Everything in One Place
Storyist writing software has everything necessary to crank out any writing project. The typing area can be full screen but is initially bordered on the left by a collection of project tools. First among these is a set of bookmarks for quick access to any part of the manuscript or tools. Next, the manuscript itself is summarized into chapters and each chapter into scenes or other short sections, each with its own summary page.
Then come character and setting summaries. When I first started using Storyist, I put too much detail into the summaries. Now I include for each character only a birth date, full and nick names, a three sentence summary, a speech peculiarity to remember as I write, and a sketch of the character’s growth arc. For each setting I include only a single word for each of the six senses (including intuition) and an unexpected contrast that brings the setting to life.

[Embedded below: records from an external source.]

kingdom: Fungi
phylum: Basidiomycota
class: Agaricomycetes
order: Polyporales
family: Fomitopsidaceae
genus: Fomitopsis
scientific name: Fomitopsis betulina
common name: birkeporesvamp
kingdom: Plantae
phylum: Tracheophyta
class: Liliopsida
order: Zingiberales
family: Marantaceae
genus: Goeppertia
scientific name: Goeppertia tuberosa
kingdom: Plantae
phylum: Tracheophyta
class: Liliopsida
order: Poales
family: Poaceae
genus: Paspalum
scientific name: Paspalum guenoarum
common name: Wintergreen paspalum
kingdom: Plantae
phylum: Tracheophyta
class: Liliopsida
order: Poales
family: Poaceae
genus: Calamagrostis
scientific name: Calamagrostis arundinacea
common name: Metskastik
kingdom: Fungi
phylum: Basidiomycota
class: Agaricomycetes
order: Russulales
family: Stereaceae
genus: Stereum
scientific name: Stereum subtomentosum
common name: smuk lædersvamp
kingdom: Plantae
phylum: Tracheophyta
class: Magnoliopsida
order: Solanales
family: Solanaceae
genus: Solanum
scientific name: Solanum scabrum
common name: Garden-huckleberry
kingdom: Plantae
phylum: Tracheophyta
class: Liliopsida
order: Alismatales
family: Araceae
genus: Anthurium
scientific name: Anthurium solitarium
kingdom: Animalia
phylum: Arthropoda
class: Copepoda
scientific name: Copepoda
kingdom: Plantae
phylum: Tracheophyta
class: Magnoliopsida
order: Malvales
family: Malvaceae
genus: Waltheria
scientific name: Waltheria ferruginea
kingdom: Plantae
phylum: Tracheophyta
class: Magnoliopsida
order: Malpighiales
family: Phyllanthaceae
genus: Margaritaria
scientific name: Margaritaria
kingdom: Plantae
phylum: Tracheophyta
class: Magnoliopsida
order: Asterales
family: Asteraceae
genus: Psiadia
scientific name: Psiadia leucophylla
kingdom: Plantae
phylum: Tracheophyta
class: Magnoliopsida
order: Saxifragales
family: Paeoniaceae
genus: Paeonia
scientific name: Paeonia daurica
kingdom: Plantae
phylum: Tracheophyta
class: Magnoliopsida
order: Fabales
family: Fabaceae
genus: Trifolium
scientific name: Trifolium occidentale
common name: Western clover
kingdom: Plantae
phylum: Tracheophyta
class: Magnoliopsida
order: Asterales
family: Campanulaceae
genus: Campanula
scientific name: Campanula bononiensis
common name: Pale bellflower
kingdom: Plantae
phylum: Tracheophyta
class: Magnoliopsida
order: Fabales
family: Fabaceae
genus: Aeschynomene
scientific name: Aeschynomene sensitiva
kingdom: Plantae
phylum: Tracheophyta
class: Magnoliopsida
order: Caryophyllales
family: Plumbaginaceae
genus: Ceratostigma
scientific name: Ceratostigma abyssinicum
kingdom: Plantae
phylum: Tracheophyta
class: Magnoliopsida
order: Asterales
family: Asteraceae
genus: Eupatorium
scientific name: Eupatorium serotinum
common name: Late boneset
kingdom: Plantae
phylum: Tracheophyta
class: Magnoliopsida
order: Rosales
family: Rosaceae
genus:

The final two tools in the left-hand column are a collection of every image added to the project to help the writer visualize characters, settings, symbolic objects, and anything else, and then a collection of all research documents used in the project.
It helps to have all those tools just to the left of where you are entering text. Other apps for writers have similar arrangements, but few have the two little arrows that make all this work so well in Storyist. Like a web browser, a forward arrow and a back arrow reside at the top of every page. Not only can you avoid having half a dozen windows open on the desktop, but it takes only a single click to jump back to where you were working.
Storyist has storyboard and outline views. However, the chapter and scene summary pages can also be used as an overview outline. And they are always available just to the left of the text entry area.
Probably the feature I most appreciate in Storyist is its ability to design and track the growth of any character. Every scene or subdivision provides a place to link to some milestone along a character’s arc.
There are several other features described on the Storyist web site. Storyist has everything you really need without any of it getting in the way. I once told Steve Shepard, CEO and the developer of this writing software, “It is software the way I would have designed it: customizable to my way of working, not overly structured, and running the way Mac users would expect.” I still think that.